Brano scelto
30 marzo 2018

Un amore offerto per la salvezza di tutti

Letture: Is 52, 13-53, 12; Sal 30; 1Cor 11, 23-26; Gv 13, 1-15

Con la celebrazione dell’eucarestia alla sera del giovedì santo inizia il Santo Triduo. Dopo il tramonto del sole, la cena prefigura in forma rituale ciò che avverrà nella crocifissione; il venerdì pomeriggio, la Passione conferma pienamente l’autenticità di ciò che è stato detto nel corso della cena. Con le letture proposte la liturgia intende evidenziare l’unità del mistero pasquale. I tre passi biblici scelti e proclamati per la funzione liturgica «In passione Domini» presentano il mistero pasquale sotto gli aspetti della morte e della resurrezione e, pur ricordando la sofferenza e la morte, fanno risplendere la gloria della giustificazione e dell’amore di Dio. In modo particolare, va sottolineata la scelta di leggere oggi il testo della passione secondo Giovanni, tradizione molto antica che risale ai primi secoli della chiesa. Una comparazione tra il racconto di Giovanni e quello dei vangeli sinottici può risultare utile ai fini dell’omelia; allo stesso tempo, giustifica la costante preferenza della liturgia per il quarto vangelo quando intende celebrare la passione del Signore.

Diversamente dai sinottici, il racconto della passione secondo l’evangelista Giovanni non fa memoria di alcuni episodi dagli altri riportati. E così non leggiamo dell’agonia di Gesù nell’orto del Getsemani, del bacio di Giuda, della fuga dei discepoli di fronte alla minaccia, del processo davanti al sinedrio radunato per l’occasione, della flagellazione sofferta nella casa del sommo sacerdote e presso Erode, degli scherni e delle violenze della folla al momento della crocifissione, del grido scritturistico e straziante sulla croce, dell’oscurità che ricopre la terra alla morte del Signore, dell’episodio del buon ladrone e della morte di Giuda. Tuttavia il quarto evangelista fa menzione di altri particolari: i nemici di Gesù che cadono a terra nell’orto degli ulivi, Gesù che dialoga con Anna e con Pilato e che non rimane in silenzio, la discussione nata intorno all’iscrizione posta alla sommità della croce, il tiro dei dadi sulle vesti di Gesù ricordato con la citazione del salmo 21, Maria e il discepolo amato ai piedi della croce e, infine, un soldato che trafigge il costato del Cristo dal quale fuoriesce sangue ed acqua. Tutte queste omissioni ed aggiunte aiutano bene a capire il quadro teologico nel quale va letta la passione secondo Giovanni.

Righe mostrate

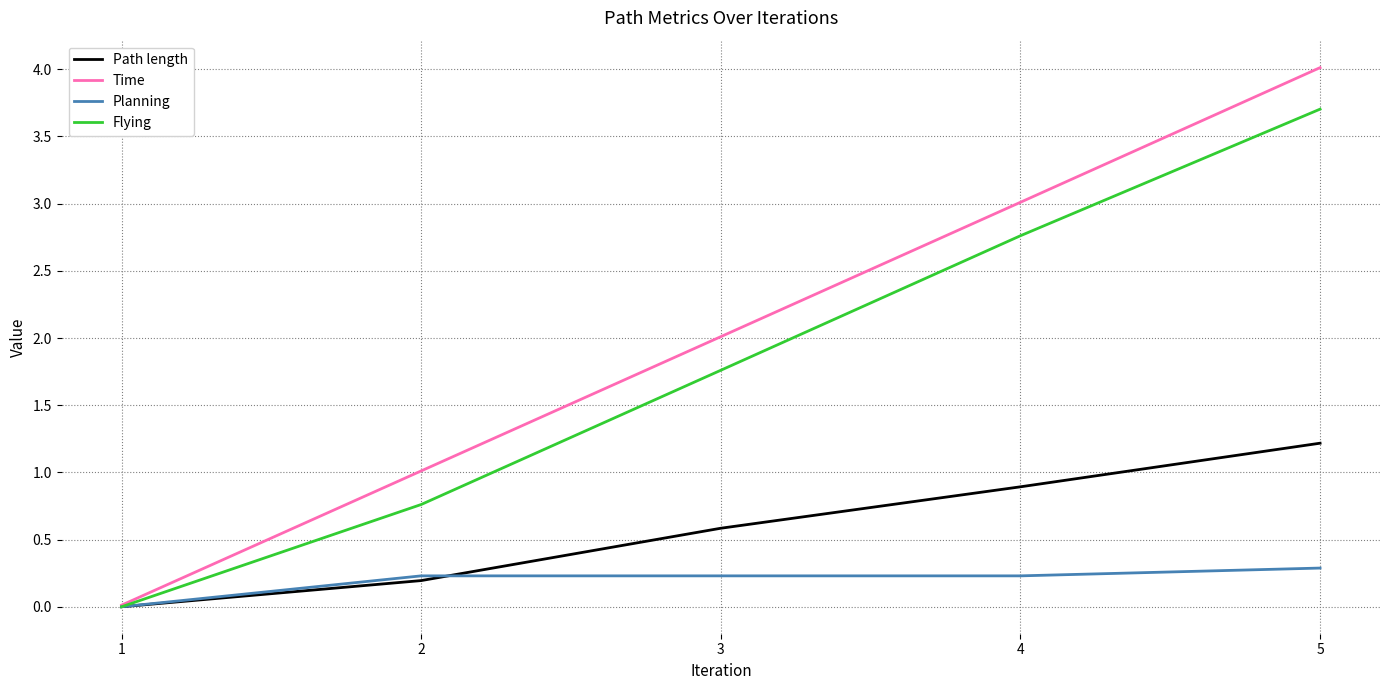

Rank the series at 3 from highest to lowest value.

Time, Flying, Path length, Planning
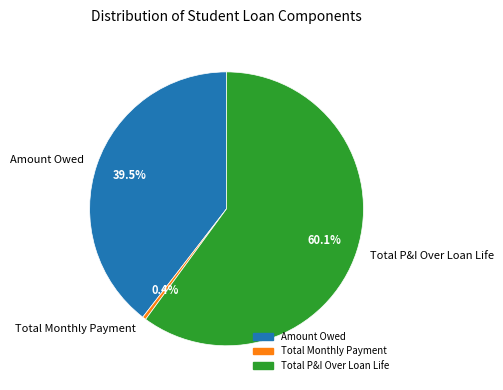

To the nearest percent, what is the difference between the largest and smallest slice percentages?

60%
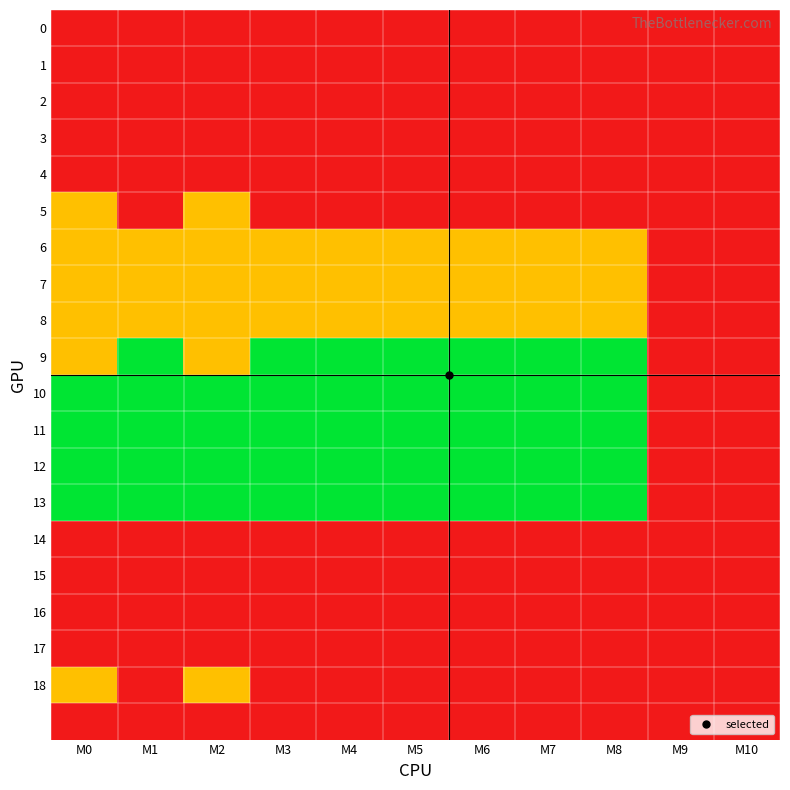

Which series has the largest total across all categories?

10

Esercizi
[1] Secondo il brano sulla liturgia della Passione, a che cosa serve confrontare il racconto di Giovanni con quello dei vangeli sinottici? Rispondi in una o due frasi.
[2] Prosegui il brano sulla liturgia della Passione con un nuovo paragrafo che segua la sua ultima frase.

Soluzioni per numero
[1] Il confronto può essere utile per preparare l'omelia. Allo stesso tempo giustifica perché la liturgia preferisce sempre il quarto vangelo quando celebra la passione del Signore.

[2]
L’immagine di Gesù sofferente che emerge è quella che il quarto evangelista ha elaborato lungo tutto il suo vangelo: è l’immagine di un Gesù che è la rivelazione del Padre e che è, allo stesso tempo, nella sua persona la piena manifestazione dell’amore. Durante tutta la sua esistenza terrena Gesù ha sempre fatto la volontà del Padre. Paradossalmente la sua morte sulla croce si presenta come una vittoria e la sua ultima parola è il punto d’arrivo non soltanto della Sua Passione ma di tutta la sua vita: «Tutto è compiuto». Cosa significa? Che la volontà del Padre di donare la salvezza a tutta l’umanità si è definitivamente realizzata in Lui; inoltre, le sue ultime parole evocano o alludono già alla resurrezione. Il corpo di Gesù viene, infatti, deposto all’interno di un sepolcro nuovo e sappiamo che al terzo giorno coloro che lo andranno a cercare troveranno solo una tomba vuota. Quindi la celebrazione del venerdì santo appartiene di per sé al mistero della vittoria pasquale.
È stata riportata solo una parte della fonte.